> _What the task asks_: Copy the data below exactly. Any pictures in it should be omitted.

(Saved data entries)

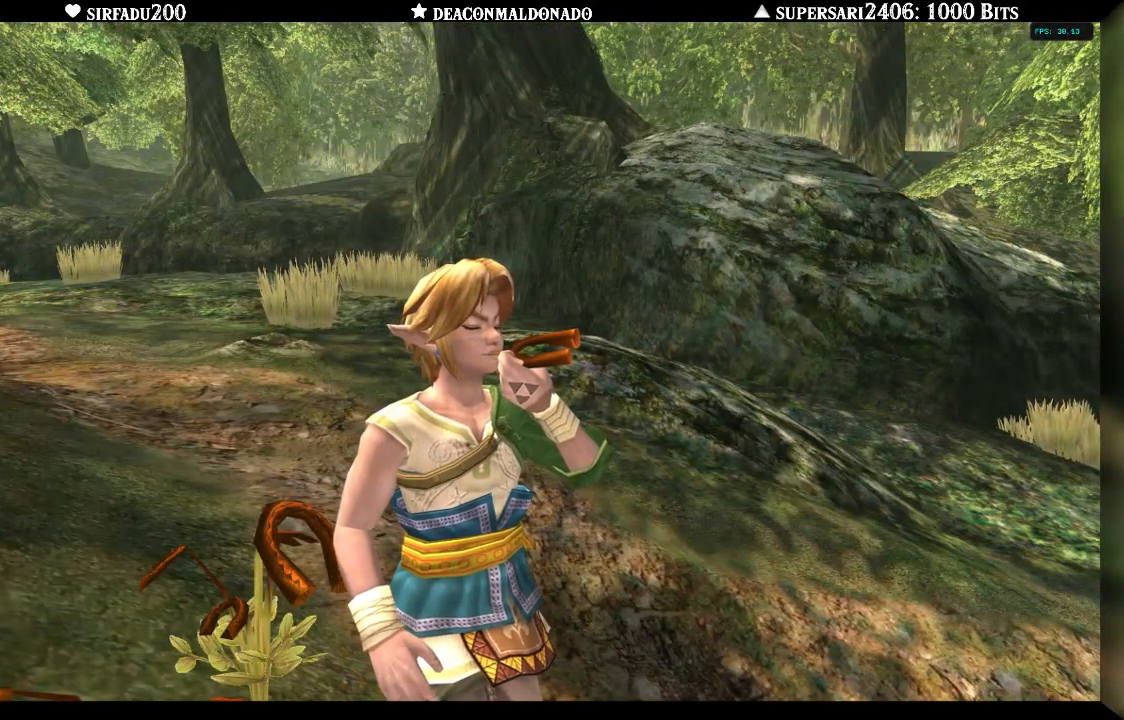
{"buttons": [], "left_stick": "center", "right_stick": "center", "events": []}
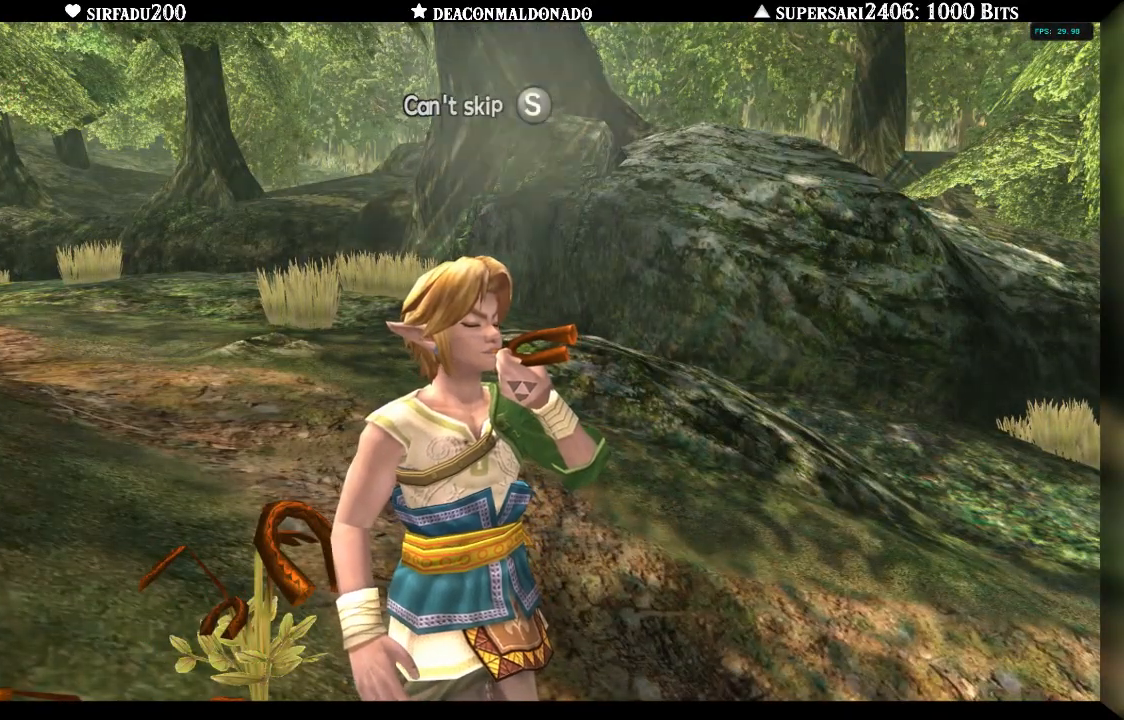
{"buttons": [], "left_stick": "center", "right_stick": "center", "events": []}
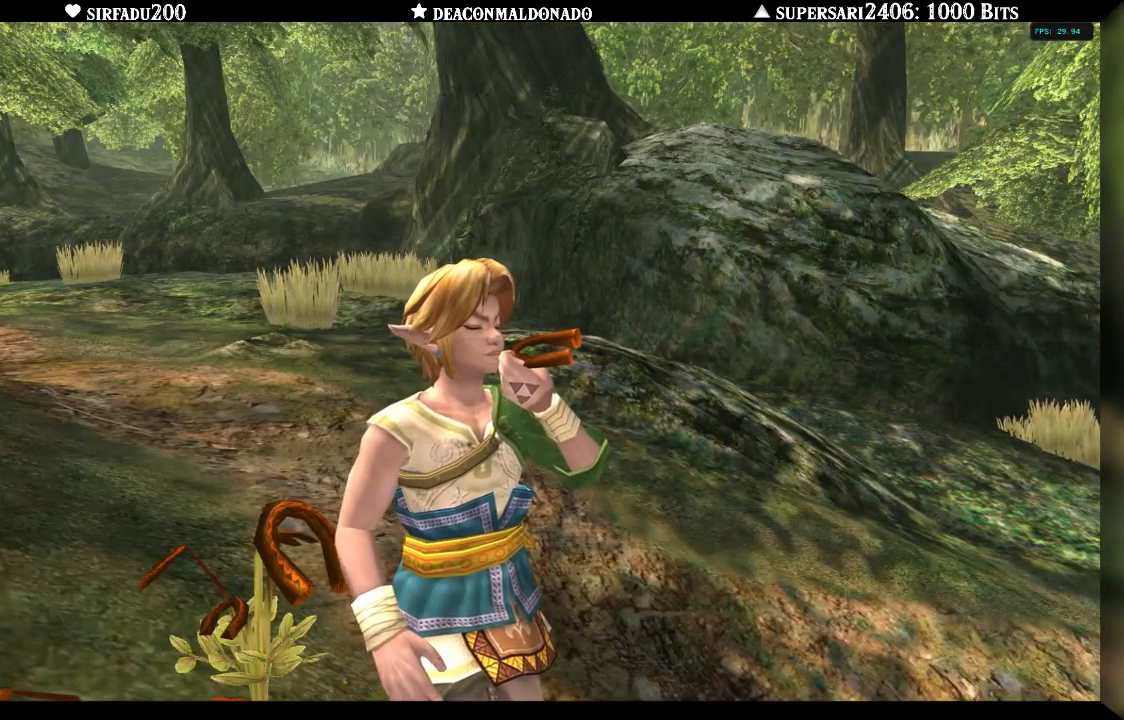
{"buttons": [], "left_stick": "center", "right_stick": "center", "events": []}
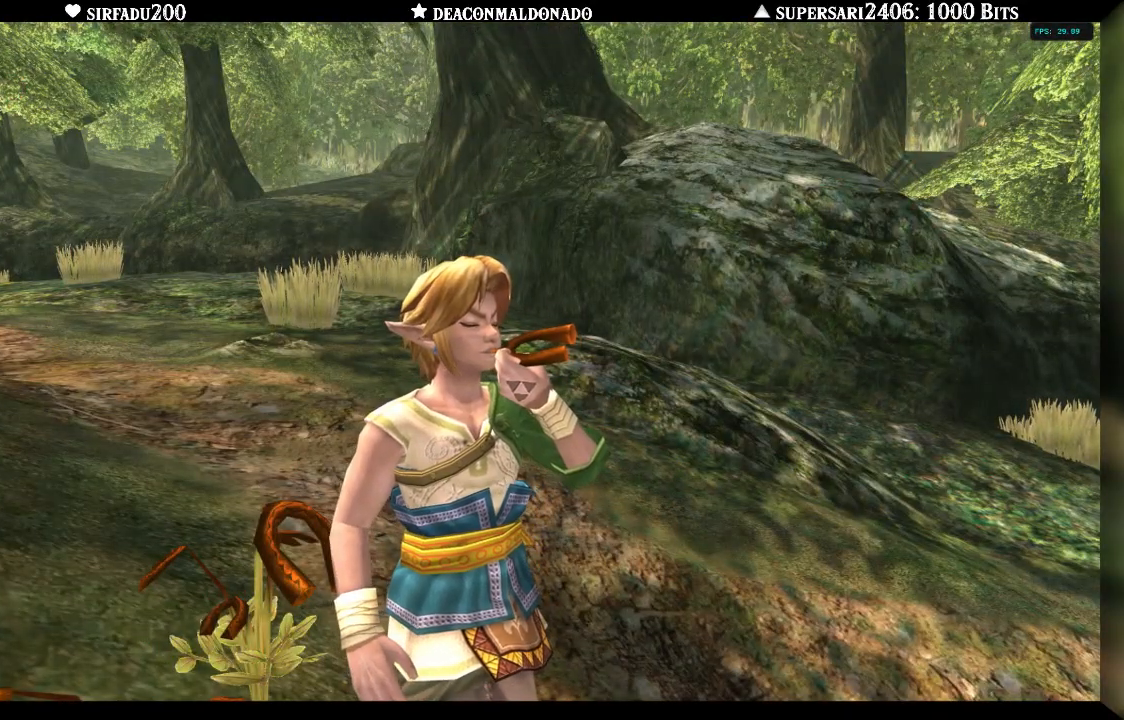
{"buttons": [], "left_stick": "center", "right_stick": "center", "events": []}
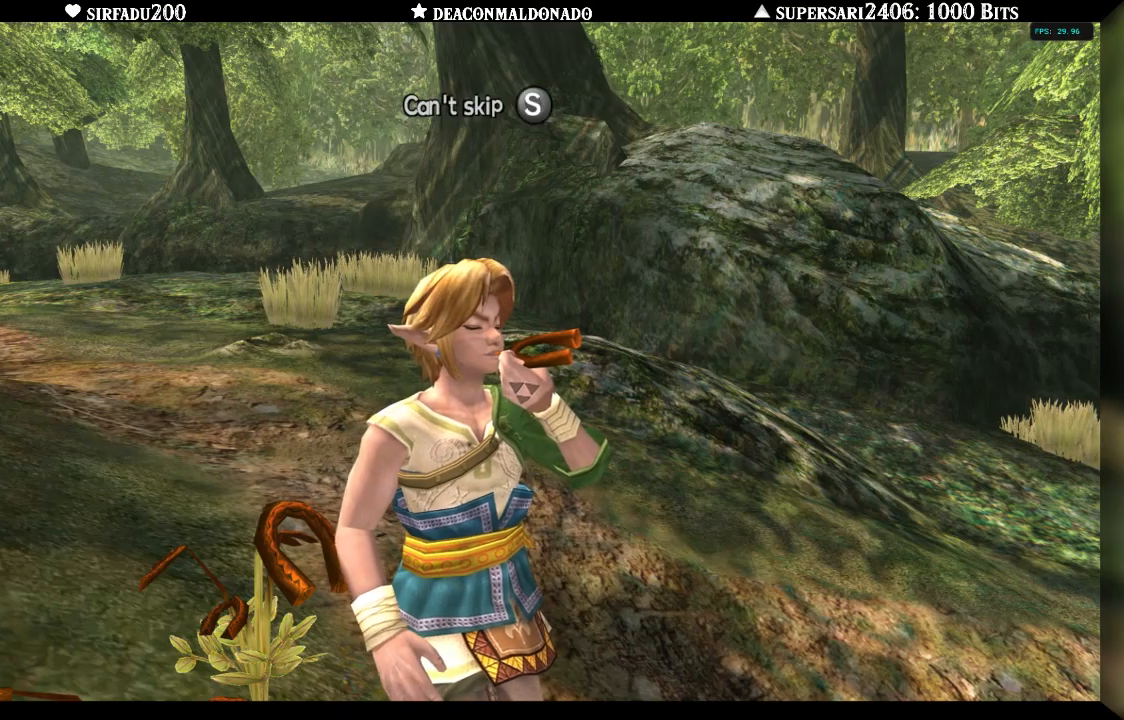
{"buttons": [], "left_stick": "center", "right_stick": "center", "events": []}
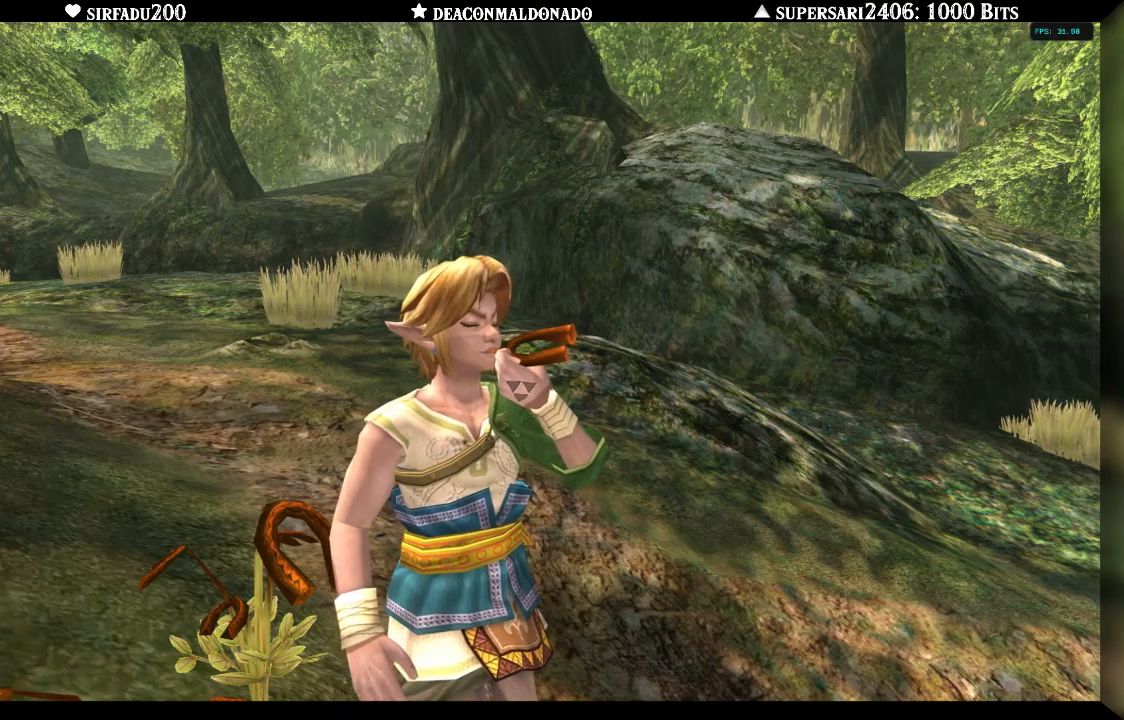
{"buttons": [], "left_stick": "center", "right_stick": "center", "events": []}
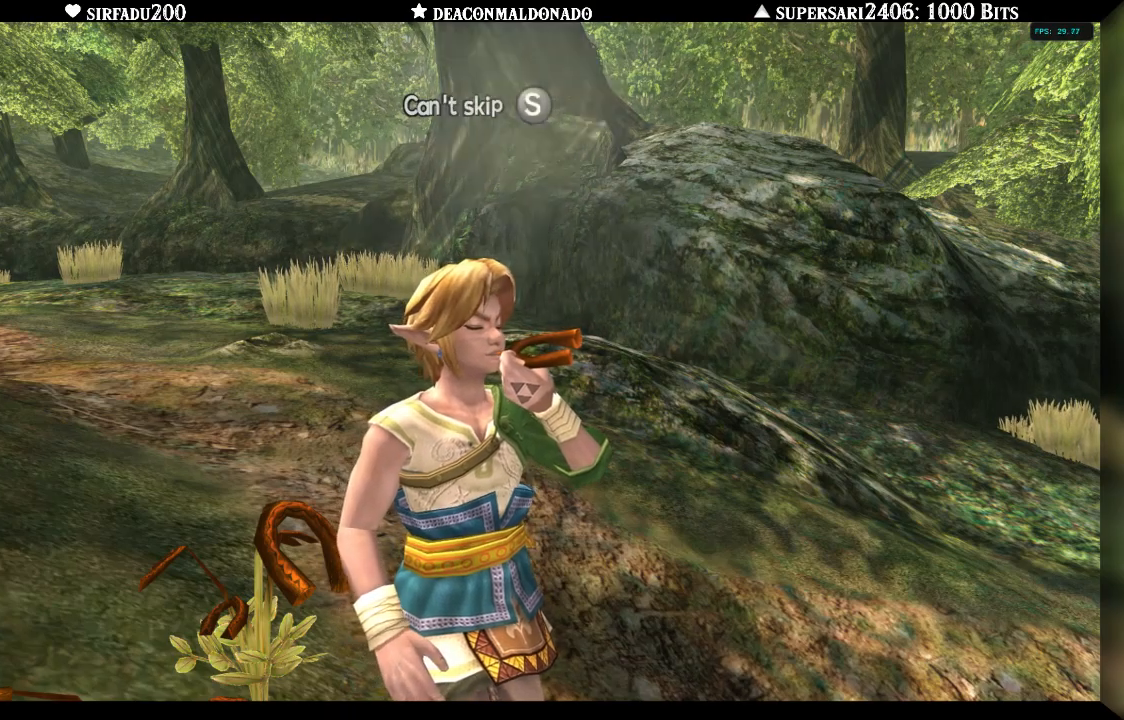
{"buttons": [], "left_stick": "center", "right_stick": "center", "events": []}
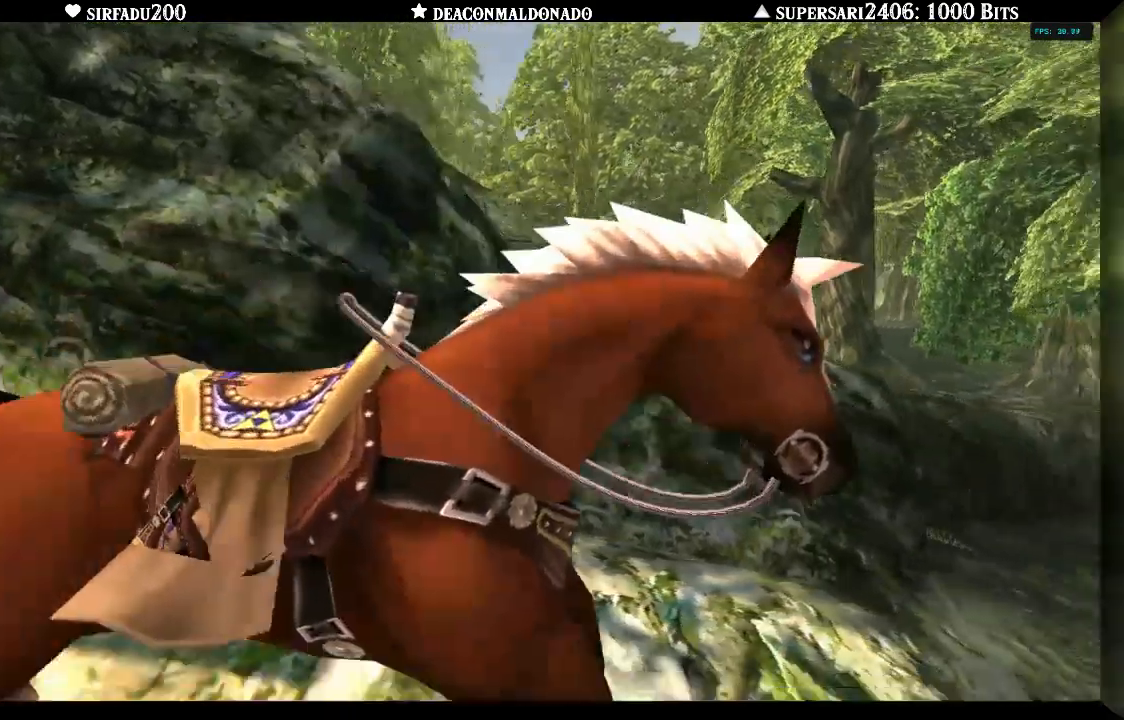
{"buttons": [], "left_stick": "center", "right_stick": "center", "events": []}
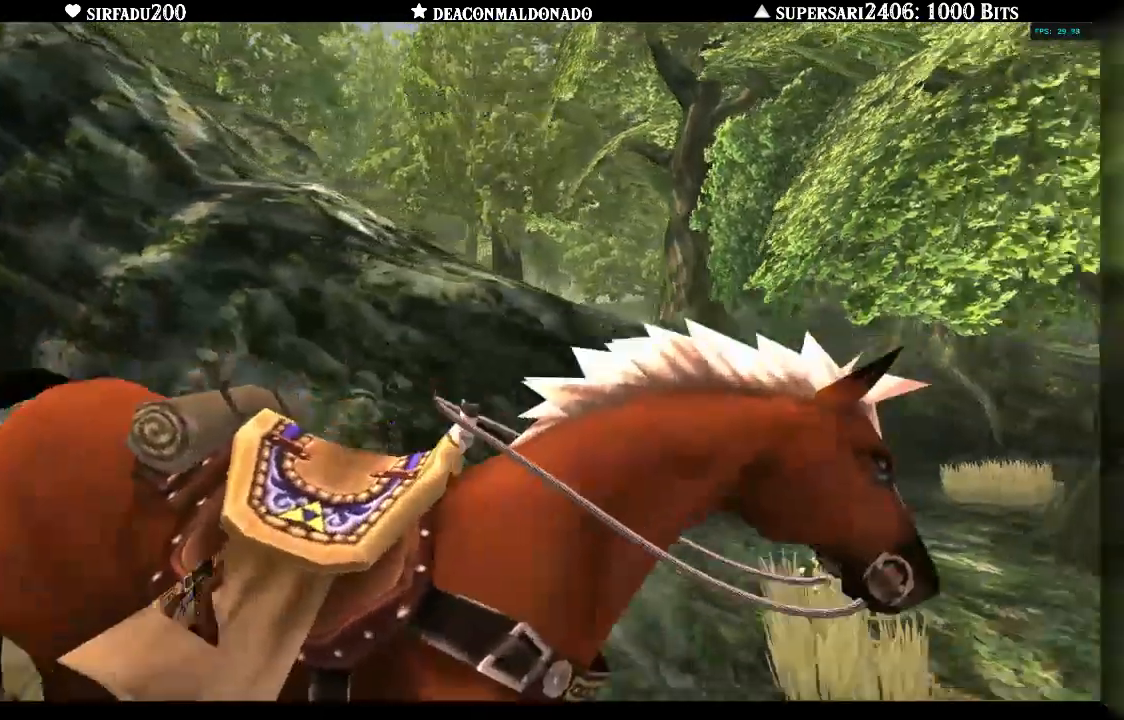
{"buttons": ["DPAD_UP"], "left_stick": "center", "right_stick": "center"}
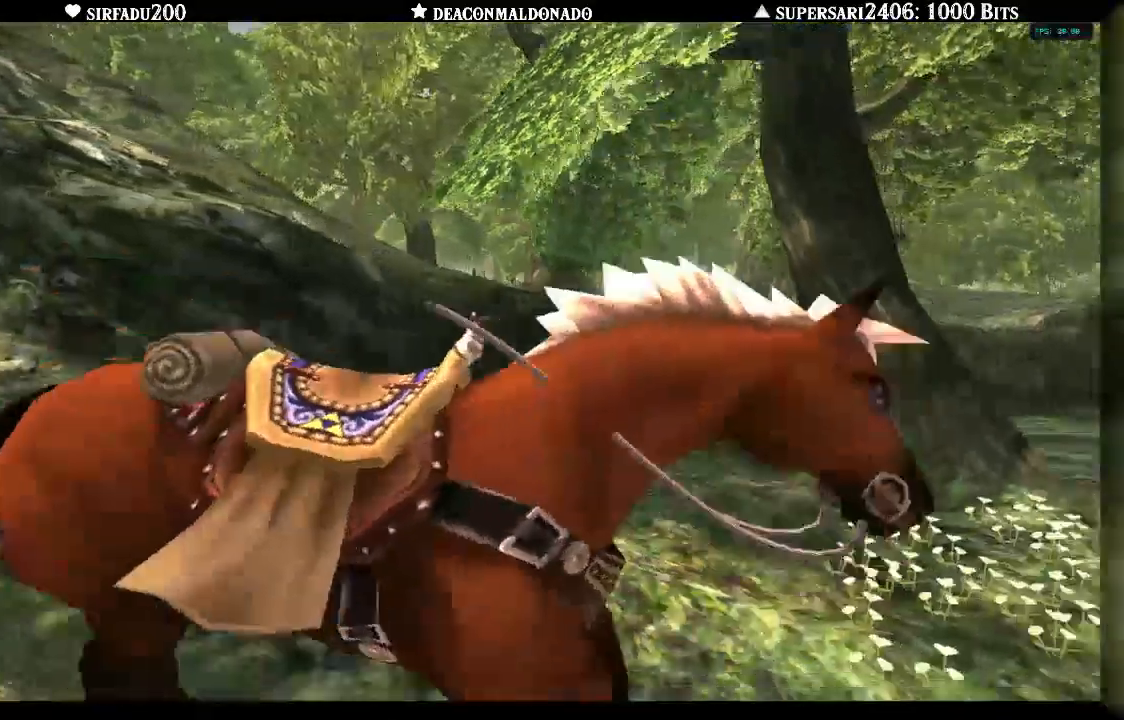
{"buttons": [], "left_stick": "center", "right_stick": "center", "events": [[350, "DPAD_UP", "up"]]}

> _Written solution_:
{"buttons": [], "left_stick": "center", "right_stick": "center", "events": []}
{"buttons": [], "left_stick": "center", "right_stick": "center", "events": []}
{"buttons": [], "left_stick": "center", "right_stick": "center", "events": []}
{"buttons": [], "left_stick": "center", "right_stick": "center", "events": []}
{"buttons": [], "left_stick": "center", "right_stick": "center", "events": []}
{"buttons": [], "left_stick": "center", "right_stick": "center", "events": []}
{"buttons": [], "left_stick": "center", "right_stick": "center", "events": []}
{"buttons": [], "left_stick": "center", "right_stick": "center", "events": []}
{"buttons": ["DPAD_UP"], "left_stick": "center", "right_stick": "center"}
{"buttons": [], "left_stick": "center", "right_stick": "center", "events": [[350, "DPAD_UP", "up"]]}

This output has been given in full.